Well we have already begun to see systemic shifts. According to The Global Family Office Report 2019, the vast majority of family office’s around the world have diversified impact portfolios by investing most often in education (45%), agriculture and food (45%) and energy and resource efficiency (43%). Over the coming decades more than $30 trillion in assets will be transferred to millennials and generation X - the largest and wealthiest generation the world has ever seen.
With this unprecedented amount of wealth transferring from one generation to the next, families of wealth can have a tremendous impact in shaping the recovery by investing in a way that creates more economic opportunity for vulnerable people, but also ensures that sustainability and inclusion are at the forefront for a green recovery.
The world cannot keep on growing as it has been. While global imbalances like uneven growth, wealth inequality, and environmental degradation have generally raised living standards, unsustainable growth now puts future living standards at risk, and endangers the lives of generations to come.
According to the United Nations, achieving the SDGs will take between $5 to $7 trillion, with developing countries facing an investment gap of about $2.5 trillion. Bridging this gap is impossible for developing countries to tackle alone, and so the need for capital is huge.
So how can we make the world a better place by 2030?

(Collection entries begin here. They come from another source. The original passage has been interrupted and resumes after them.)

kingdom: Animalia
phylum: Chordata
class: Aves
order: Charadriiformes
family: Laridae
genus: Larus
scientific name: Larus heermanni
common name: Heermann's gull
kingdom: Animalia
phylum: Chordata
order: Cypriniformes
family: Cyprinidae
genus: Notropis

Traditionally government and institutional investors help to fund this gap. However, with recent economic growth there is also huge potential from private capital. In the next 20 years, 460 billionaires will hand down USD 2.1trn to their heirs - that’s the size of India’s entire GDP. This begs us to question why private investors haven’t become more involved? Largely this is due to a lack of transparency, data availability and incentivisation.
What is impact investing?
Impact investments are investments made with the intention to generate positive, measurable social and environmental impact alongside a financial return. Impact investments can be made in both emerging and developed markets, and target a range of returns from below market to market rate, depending on investors' strategic goals. It is without doubt that this approach is considerably better than unreliable aid packages that have become the norm in the developed-developing world relationship.
Small enterprises are often too big for micro-finance and informal sources of finance, but too small or risky for commercial banks and private equity investors. However, impact investors can address this challenge as they have a critical role to play in the expansion stage before the enterprise can take on commercial finance. Impact investing certainly challenges the long-held views that social and environmental issues should be addressed only by philanthropic donations, and that market investments should focus exclusively on achieving financial returns.
The growing impact investment market provides capital to address the world’s most pressing challenges in sectors such as sustainable agriculture, renewable energy, conservation, micro-finance, and affordable and accessible basic services including housing, healthcare, and education. Interestingly, in 2014 Africa received 15% of impact investment Assets Under Management (AUM), with sub-Saharan Africa constituting the second highest regional allocation globally. This prominent position in impact investment is anticipated to strengthen, with Sub-Saharan Africa identified as the geographic area that most investors intend to increase their allocations in.
The Sustainable Development Goals (SDGs) and increasing global emissions present a critical opportunity to promote sustainable growth for all. Now more than ever, private capital can and must be invested to achieve them, as sustainable investments represent an effective tool which can contribute to closing this investment gap and facilitate the transition to a more sustainable and just society.